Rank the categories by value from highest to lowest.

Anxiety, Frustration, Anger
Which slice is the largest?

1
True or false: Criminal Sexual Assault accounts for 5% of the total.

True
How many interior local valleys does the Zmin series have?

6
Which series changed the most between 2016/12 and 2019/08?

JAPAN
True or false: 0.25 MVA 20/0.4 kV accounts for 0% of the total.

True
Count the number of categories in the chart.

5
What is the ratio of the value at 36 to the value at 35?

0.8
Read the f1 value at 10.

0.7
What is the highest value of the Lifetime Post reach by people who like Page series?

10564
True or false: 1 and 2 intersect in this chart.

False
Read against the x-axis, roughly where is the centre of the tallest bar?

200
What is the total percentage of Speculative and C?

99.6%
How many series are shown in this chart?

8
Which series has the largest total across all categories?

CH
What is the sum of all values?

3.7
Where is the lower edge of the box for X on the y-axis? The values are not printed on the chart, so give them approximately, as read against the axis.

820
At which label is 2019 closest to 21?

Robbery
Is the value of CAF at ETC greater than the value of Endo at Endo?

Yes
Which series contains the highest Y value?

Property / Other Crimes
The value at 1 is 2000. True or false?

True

──────────

> **TO-DO ITEM**:
Rewrite all the rows above, substituting "graph" for each "chart" and leaving everything else unchanged.

> **WRITTEN ANSWER**:
Rank the categories by value from highest to lowest.

Anxiety, Frustration, Anger
Which slice is the largest?

1
True or false: Criminal Sexual Assault accounts for 5% of the total.

True
How many interior local valleys does the Zmin series have?

6
Which series changed the most between 2016/12 and 2019/08?

JAPAN
True or false: 0.25 MVA 20/0.4 kV accounts for 0% of the total.

True
Count the number of categories in the graph.

5
What is the ratio of the value at 36 to the value at 35?

0.8
Read the f1 value at 10.

0.7
What is the highest value of the Lifetime Post reach by people who like Page series?

10564
True or false: 1 and 2 intersect in this graph.

False
Read against the x-axis, roughly where is the centre of the tallest bar?

200
What is the total percentage of Speculative and C?

99.6%
How many series are shown in this graph?

8
Which series has the largest total across all categories?

CH
What is the sum of all values?

3.7
Where is the lower edge of the box for X on the y-axis? The values are not printed on the graph, so give them approximately, as read against the axis.

820
At which label is 2019 closest to 21?

Robbery
Is the value of CAF at ETC greater than the value of Endo at Endo?

Yes
Which series contains the highest Y value?

Property / Other Crimes
The value at 1 is 2000. True or false?

True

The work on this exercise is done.